Мы вышли на берег Волги. Она уже покрылась тонким льдом, и лед уже оделся покрывалом тонкого снега, но идти по нему, как предупреждал нас Иван Ильич, было еще нельзя.
Местность была совершенно пустынная. Береговая санная дорога едва виднелась под свежим снегом, но сбиться с нее было невозможно. До самой Костромы нам надо было идти по самому берегу Волги. Теперь мне уже нечего было бояться быть узнанным. До Потапова, где я прежде жил, было не менее двадцати верст, а с такого расстояния никто туда не ходил на воскресные гулянья.
Мы шли здесь совершенно беззаботно и, проголодавшись, решились постучаться в одну избу.
Опять, как и везде, слегка приотворилась форточка в окне. В нее выглянула женщина лет сорока пяти, а из-за ее спины — белокурые головки трех или четырех детей.
— Дай щец горяченьких похлебать, озябли больно! Заплатим пятачок!
Пятачок в то время считался в деревнях за серьезные деньги.
— Да нет мужиков-то в доме, — ушли молотить! А одной-то боязно вас впустить.
— Чего боязно? Не съедим, — ответил Союзов, смеясь. — Да, кроме того, за спиной-то у тебя вон какое воинство!
И он показал на ребятишек.
— Ну да, уж войдите, пожалуй! — сказала она, и мы, крестясь по всем правилам, двумя перстами на иконы, вошли в избу, чинно поклонились иконам, ей, а затем и на все четыре стороны, хотя там никого не было. Но мы уже знали, что так полагалось по деревенскому ритуалу приличий.
Раздевшись и оставив в углу на лавке свою амуницию, мы сели у стола.
— Куда идете? — спросила она, вытаскивая для нас ухватом горшок с горячими дымящимися щами.
— А в Кострому! — ответил Союзов. — Лес валить.
Желая избежать дальнейших расспросов, которые, как я знал, сейчас же начнутся о всем, что нас касается, я решил сам перейти в наступление и перевести ее желание поболтать на другую почву.
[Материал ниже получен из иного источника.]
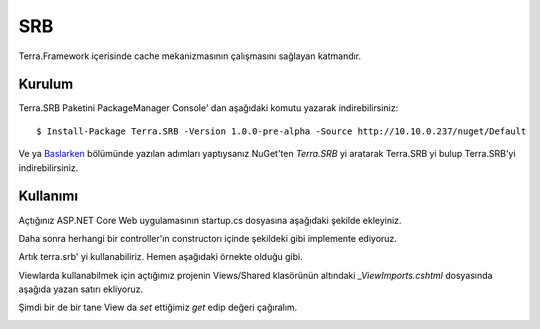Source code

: SRB
========

Terra.Framework içerisinde cache mekanizmasının çalışmasını sağlayan katmandır.

Kurulum
--------

Terra.SRB Paketini PackageManager Console' dan aşağıdaki komutu yazarak indirebilirsiniz::

    $ Install-Package Terra.SRB -Version 1.0.0-pre-alpha -Source http://10.10.0.237/nuget/Default

Ve ya Baslarken_ bölümünde yazılan adımları yaptıysanız NuGet'ten *Terra.SRB* yi aratarak Terra.SRB yi bulup Terra.SRB'yi indirebilirsiniz.

.. _Baslarken: http://terradoc.readthedocs.io/en/latest/Baslarken.html


    
Kullanımı
---------
Açtığınız ASP.NET Core Web uygulamasının startup.cs dosyasına aşağıdaki şekilde ekleyiniz.

.. image:: startup.PNG 

Daha sonra herhangi bir controller'ın constructorı içinde şekildeki gibi implemente ediyoruz.

.. image:: controller.PNG

Artık terra.srb' yi kullanabiliriz. Hemen aşağıdaki örnekte olduğu gibi.

.. image:: set.PNG

Viewlarda kullanabilmek için açtığımız projenin Views/Shared klasörünün altındaki *_ViewImports.cshtml* dosyasında aşağıda yazan satırı ekliyoruz.

.. image:: view.PNG

Şimdi bir de bir tane View da *set* ettiğimiz *get* edip değeri çağıralım.

.. image:: get.PNG





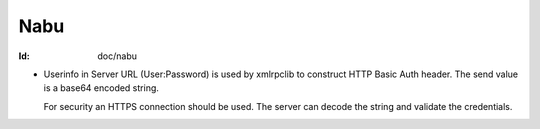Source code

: Nabu
====
:Id: doc/nabu

- Userinfo in Server URL (User:Password) is used by xmlrpclib to construct HTTP
  Basic Auth header. The send value is a base64 encoded string. 
  
  .. An x509-dict should also be handled but seems far too complex for use here.

  For security an HTTPS connection should be used. The server can decode the
  string and validate the credentials.


  
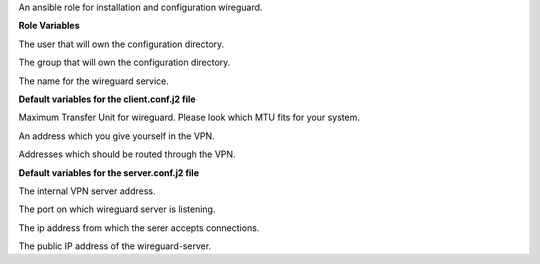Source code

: An ansible role for installation and configuration wireguard.

**Role Variables**

.. zuul:rolevar:: operator_user
   :default: dragon

The user that will own the configuration directory.

.. zuul:rolevar:: operator_group
   :default: operator_user

The group that will own the configuration directory.

.. zuul:rolevar:: wireguard_service_name
   :default: wg-quick@wg0.service

The name for the wireguard service.

**Default variables for the client.conf.j2 file**

.. zuul:rolevar:: wireguard_mtu
   :default: 1360

Maximum Transfer Unit for wireguard. Please look which MTU fits for your system.

.. zuul:rolevar:: wireguard_client_address
   :default: 192.168.48.4/24

An address which you give yourself in the VPN.

.. zuul:rolevar:: wireguard_allowed_client_ips
   :default: 192.168.16.0/20, 192.168.48.0/20, 192.168.96.0/20, 192.168.112.0/20

Addresses which should be routed through the VPN.

**Default variables for the server.conf.j2 file**

.. zuul:rolevar:: wireguard_server_address
   :default: 192.168.48.5/20

The internal VPN server address.

.. zuul:rolevar:: wireguard_listen_port
   :default: 51820

The port on which wireguard server is listening.

.. zuul:rolevar:: wireguard_allowed_server_ips
   :default: 192.168.48.0/20

The ip address from which the serer accepts connections.

.. zuul:rolevar:: wireguard_server_public_address
   :default: WIREGUARD_PUBLIC_IP_ADDRESS

The public IP address of the wireguard-server.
— А что, правда ли мы слышали в Вятском, что тут у вас где-то барин завелся, который народу книжки какие-то читал!
Она вся просияла от желания поскорее рассказать нам подробно все.
— Как же, как же! Был такой барин, и много других таких же приходило. Хотели, вишь ты, царя извести за то, что народу волю дал, за все, что отобрал, значит, у господ крепостных. Уж и чего только не придумали они, чтоб народ соблазнить! Книжки даром раздавали. А книжки-то, вишь ты, все заколдованные.
— Что ты говоришь! — воскликнул Союзов. — Разве могут быть заколдованные книги?
— Могут! Читает их, читает, кто умеет, — а я, слава богу, неграмотная, безопасна, — и все, как будто ничего, выходит хорошо, да вдруг на заколдованное-то слово и наткнется. А оно черное, черное слово. Тут только его черноту и увидишь, как прочтешь, ан уж поздно! Кто прочитал невзначай, тот уж и отдался тем колдовцам и душой, и телом. Нет уж у него воли. Что скажут ему, то и сделает! Вишь, хитрые какие! А кто грамоте не умеет, на тех зеркала волшебные наводили. Нарочно гулянья у себя в усадьбе-то по воскресеньям устроили, качели всякие. Приходите, мол, люди добрые, веселитесь! И много народу ходило. А зеркальщики-то замешаются меж ними с зеркалами-то своими, да и дают посмотреть тому да другому как будто для веселья. А кто себя в зеркале-то том увидит, тот им опять отдается душой и телом! Ведут его в дом и там на левую руку ему антихристову печать черную накладывают. И сколько народу христианского перегубили таким способом, просто и сказать нельзя!
Я так весь и навострился, с жадностью слушая каждое ее слово как своеобразное преломление наших высоких общественных идеалов в первобытном, неразвитом мозгу, но Союзов, смотревший на дело проще, не вытерпел и возмутился.
— Да что ты, тетка, зря говоришь! Какие тут печати!
— Сама, сама видела! Собственными глазами! Вот те крест святой!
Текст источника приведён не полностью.